Now it happened on a S4 DC Backup. It seems that the DRS replication does not work: http://jenkins.knut.univention.de:8080/view/Autotest/job/UCS%203.2%20Autotest%20MultiEnv/SambaVersion=s4,Systemrolle=backup/227/testReport/
I've added some more debug.
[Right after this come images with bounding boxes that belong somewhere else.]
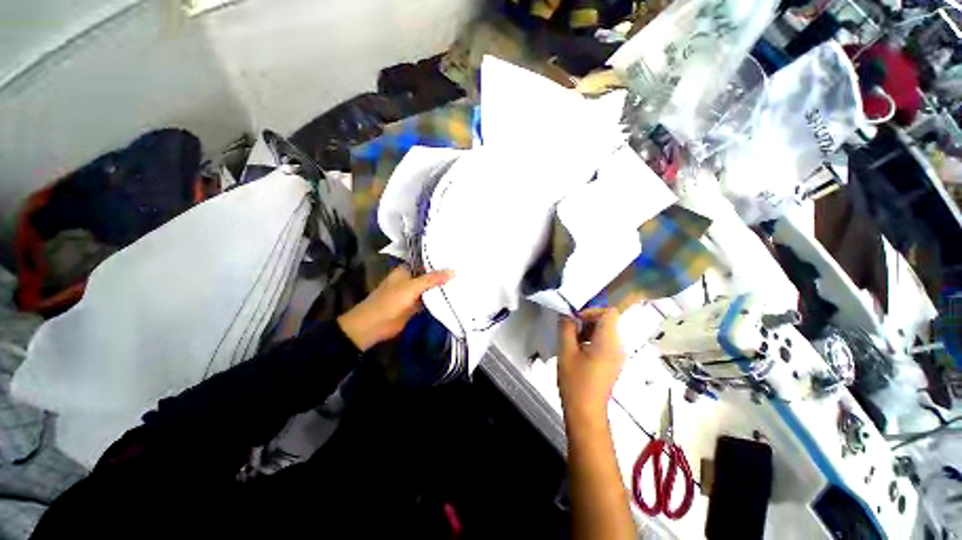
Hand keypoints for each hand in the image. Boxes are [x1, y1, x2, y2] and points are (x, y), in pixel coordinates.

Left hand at [337, 266, 453, 350]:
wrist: (375, 325)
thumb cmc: (391, 300)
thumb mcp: (412, 287)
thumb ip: (432, 279)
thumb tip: (453, 271)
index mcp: (406, 270)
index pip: (425, 262)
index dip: (439, 261)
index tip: (456, 259)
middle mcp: (410, 280)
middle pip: (429, 276)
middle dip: (443, 275)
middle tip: (464, 270)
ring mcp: (413, 294)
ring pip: (430, 289)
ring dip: (441, 288)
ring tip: (463, 281)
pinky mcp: (415, 306)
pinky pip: (429, 300)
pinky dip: (438, 299)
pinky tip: (454, 296)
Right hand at [557, 308, 624, 426]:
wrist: (586, 412)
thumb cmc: (575, 382)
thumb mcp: (566, 352)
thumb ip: (566, 329)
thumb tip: (566, 315)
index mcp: (609, 342)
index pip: (609, 312)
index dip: (591, 311)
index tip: (575, 319)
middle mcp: (618, 346)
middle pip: (607, 321)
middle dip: (587, 321)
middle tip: (569, 330)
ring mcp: (617, 356)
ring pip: (604, 331)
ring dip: (587, 331)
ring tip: (571, 341)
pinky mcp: (613, 363)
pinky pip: (604, 342)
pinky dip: (591, 340)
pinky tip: (577, 351)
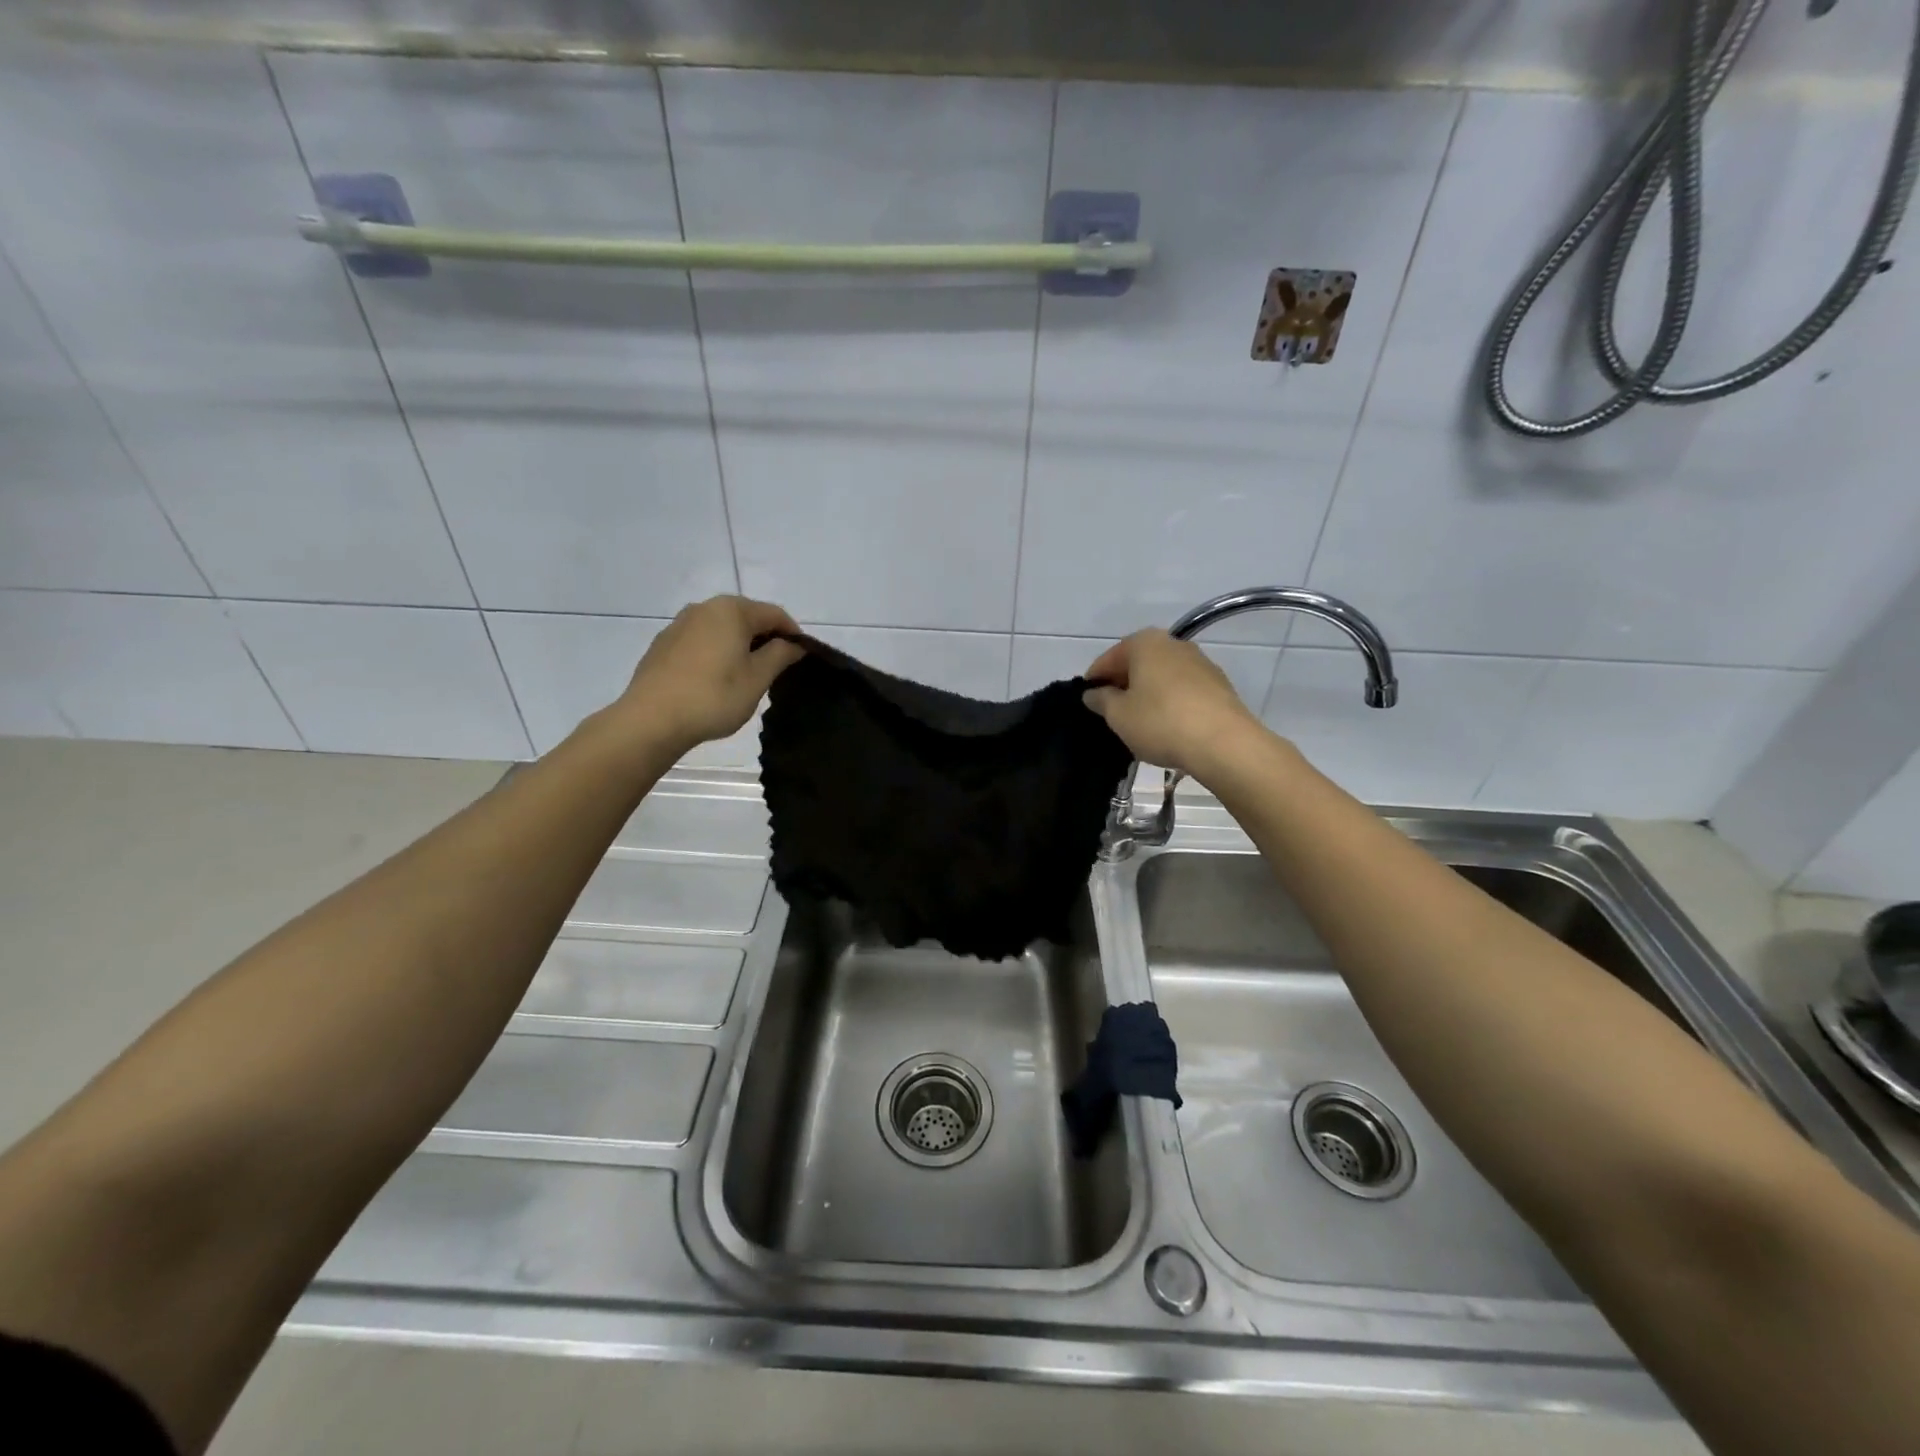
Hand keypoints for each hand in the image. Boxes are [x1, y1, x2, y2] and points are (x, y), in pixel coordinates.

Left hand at [616, 596, 805, 752]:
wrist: (651, 720)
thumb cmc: (713, 697)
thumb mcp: (757, 679)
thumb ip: (780, 655)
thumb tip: (794, 644)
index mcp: (732, 610)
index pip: (775, 614)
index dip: (794, 635)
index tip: (802, 659)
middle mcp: (704, 607)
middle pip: (747, 617)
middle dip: (765, 639)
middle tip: (776, 670)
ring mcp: (679, 624)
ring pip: (722, 629)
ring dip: (739, 646)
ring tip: (746, 677)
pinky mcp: (663, 644)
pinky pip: (701, 641)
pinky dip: (716, 653)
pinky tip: (715, 680)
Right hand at [1081, 630, 1267, 779]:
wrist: (1224, 743)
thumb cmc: (1161, 722)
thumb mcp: (1118, 715)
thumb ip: (1101, 700)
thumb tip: (1093, 693)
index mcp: (1145, 643)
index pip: (1108, 659)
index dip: (1094, 681)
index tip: (1087, 702)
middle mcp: (1173, 644)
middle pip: (1138, 663)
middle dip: (1123, 685)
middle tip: (1111, 713)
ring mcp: (1200, 663)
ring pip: (1162, 676)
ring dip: (1148, 694)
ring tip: (1139, 722)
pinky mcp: (1218, 685)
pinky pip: (1183, 690)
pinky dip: (1170, 702)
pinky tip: (1166, 725)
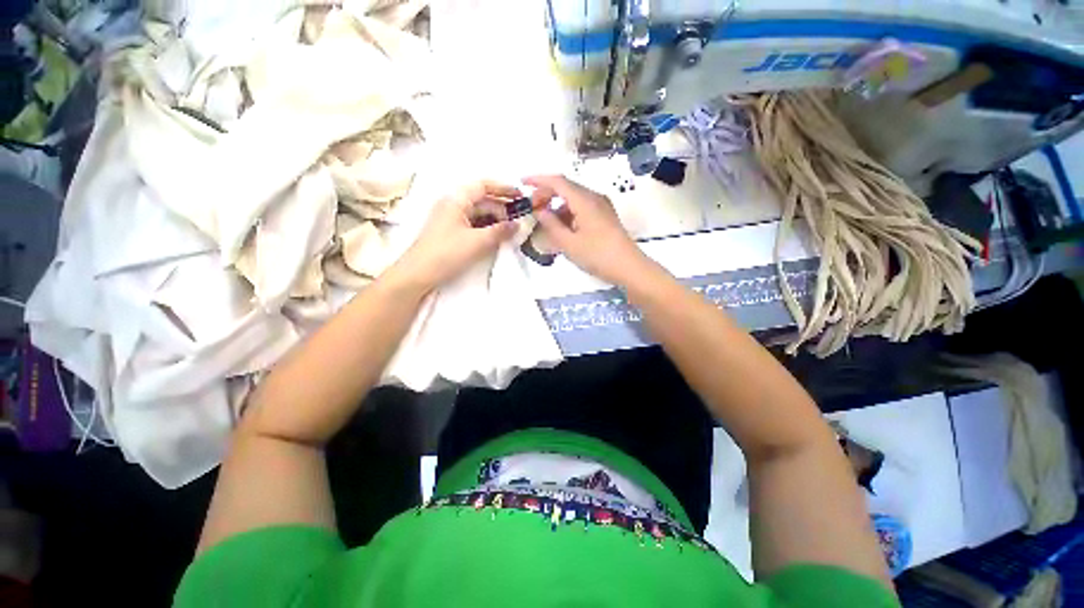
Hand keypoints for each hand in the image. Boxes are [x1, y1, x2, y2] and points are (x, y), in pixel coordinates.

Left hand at [390, 181, 518, 291]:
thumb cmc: (446, 253)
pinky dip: (486, 228)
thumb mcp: (477, 242)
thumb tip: (518, 224)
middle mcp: (453, 204)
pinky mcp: (451, 232)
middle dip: (502, 207)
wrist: (418, 274)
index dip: (503, 188)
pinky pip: (473, 224)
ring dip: (495, 219)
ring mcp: (451, 218)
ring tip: (511, 229)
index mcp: (456, 199)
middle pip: (482, 199)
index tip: (520, 196)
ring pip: (478, 213)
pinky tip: (497, 236)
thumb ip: (500, 231)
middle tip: (519, 219)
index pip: (483, 185)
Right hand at [525, 175, 650, 285]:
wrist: (628, 267)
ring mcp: (602, 205)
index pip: (558, 181)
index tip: (522, 183)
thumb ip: (551, 225)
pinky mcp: (605, 215)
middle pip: (566, 187)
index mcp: (584, 200)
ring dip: (557, 205)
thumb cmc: (597, 255)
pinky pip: (582, 207)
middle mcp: (594, 197)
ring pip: (574, 198)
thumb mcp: (569, 243)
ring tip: (545, 221)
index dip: (538, 180)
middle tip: (533, 208)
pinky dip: (568, 212)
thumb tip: (539, 210)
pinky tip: (562, 227)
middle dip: (547, 194)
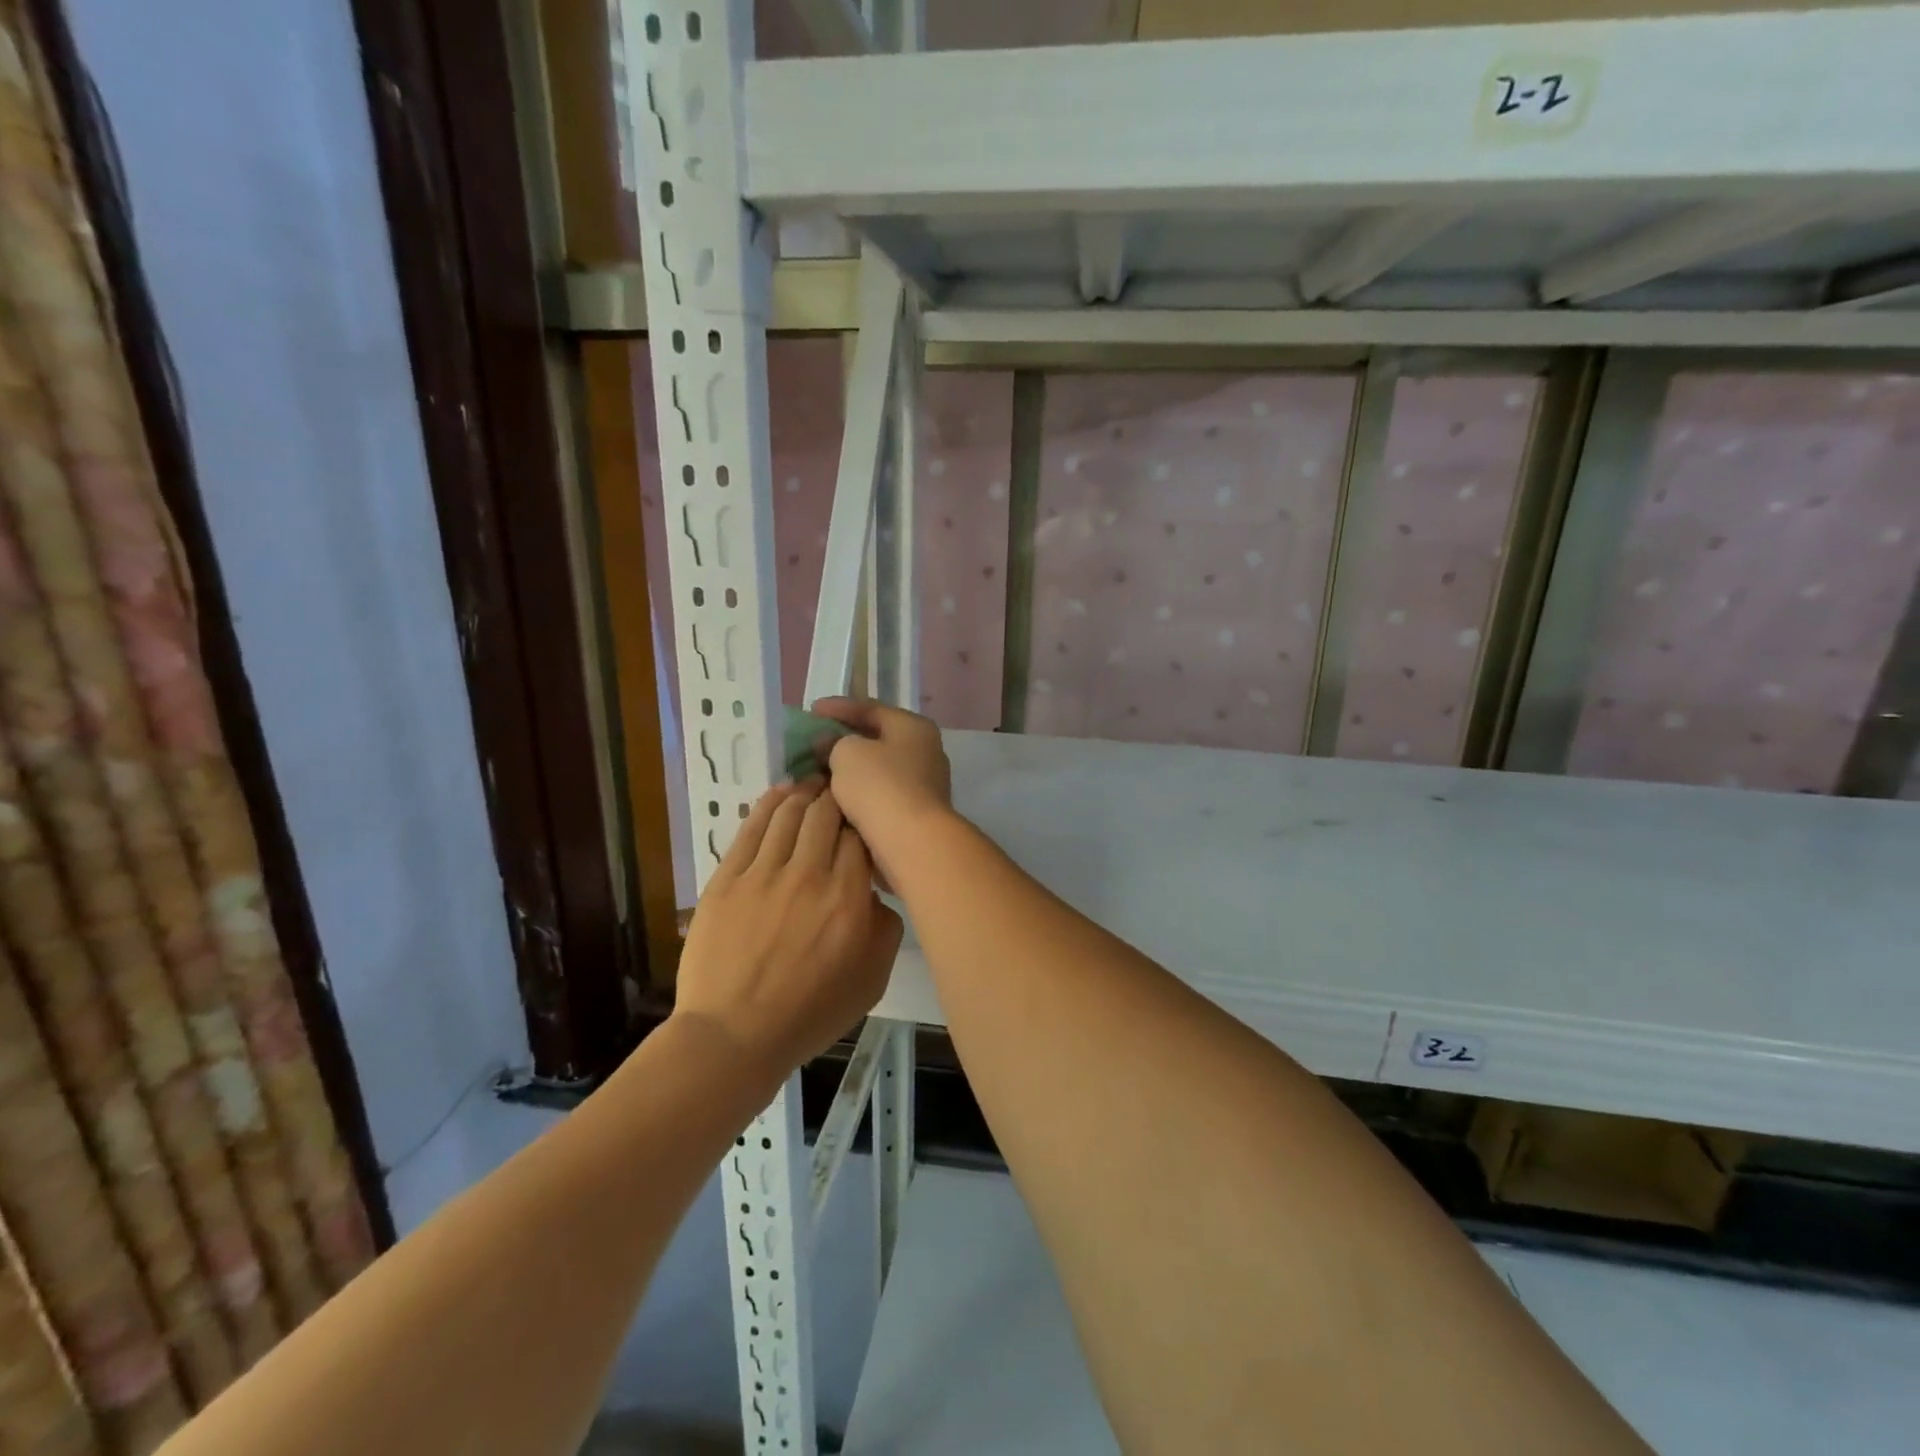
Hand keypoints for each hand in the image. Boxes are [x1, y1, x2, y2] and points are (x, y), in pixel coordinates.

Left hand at [674, 782, 902, 1070]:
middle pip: (826, 814)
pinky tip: (781, 793)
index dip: (865, 821)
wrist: (733, 1036)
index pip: (861, 837)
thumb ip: (886, 928)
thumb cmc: (809, 1013)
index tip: (866, 821)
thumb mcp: (872, 980)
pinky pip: (751, 828)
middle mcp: (808, 876)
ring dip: (805, 793)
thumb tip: (875, 892)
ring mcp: (763, 874)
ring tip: (813, 787)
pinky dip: (769, 803)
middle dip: (837, 798)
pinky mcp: (727, 878)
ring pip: (789, 812)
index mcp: (847, 899)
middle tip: (841, 795)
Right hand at [809, 698, 952, 882]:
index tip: (811, 710)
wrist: (912, 842)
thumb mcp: (847, 753)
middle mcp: (925, 751)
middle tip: (813, 742)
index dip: (839, 707)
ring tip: (818, 770)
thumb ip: (833, 742)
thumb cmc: (880, 786)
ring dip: (850, 769)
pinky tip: (835, 796)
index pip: (871, 708)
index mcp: (914, 727)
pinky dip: (859, 792)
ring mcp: (924, 784)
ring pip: (878, 769)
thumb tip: (828, 742)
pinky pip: (880, 794)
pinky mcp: (916, 813)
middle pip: (877, 739)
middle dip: (844, 740)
During the 61getent_crash test case one samba process failed with a segmentation fault: [2014/01/11 06:50:25.743787, 0, pid=1305] ../lib/util/fault.c:73(fault_report) INTERNAL ERROR: Signal 11 in pid 1305 (4.1.0-Debian) Please read the Trouble-Shooting section of the Samba HOWTO All other samba processes still run but the DRS replication fails: [2014/01/11 06:50:30.584953, 0, pid=1296] ../source4/rpc_server/common/forward.c:55(dcesrv_irpc_forward_callback) IRPC callback failed for DsReplicaSync - NT_STATUS_CONNECTION_REFUSED [2014/01/11 06:50:35.589097, 0, pid=1296] ../source4/rpc_server/common/forward.c:55(dcesrv_irpc_forward_callback) IRPC callback failed for DsReplicaSync - NT_STATUS_CONNECTION_REFUSED root@backup093:~# samba-tool processes Service: PID ----------------------------- dnsupdate 1310 rpc_server 1296 rpc_server 1296 rpc_server 1296 rpc_server 1296 rpc_server 1296 cldap_server 1303 winbind_server 1307 kdc_server 1304 samba 0 dreplsrv 1305 kccsrv 1309 ldap_server 1301 root@backup093:~# I've created Bug #33904 for this issue and disabled the test case 10_ldap/61getent_crash.
Indeed, I just tried to reproduce the problem and discovered the test was disabled :-)
Released as an errata update for unmaintained.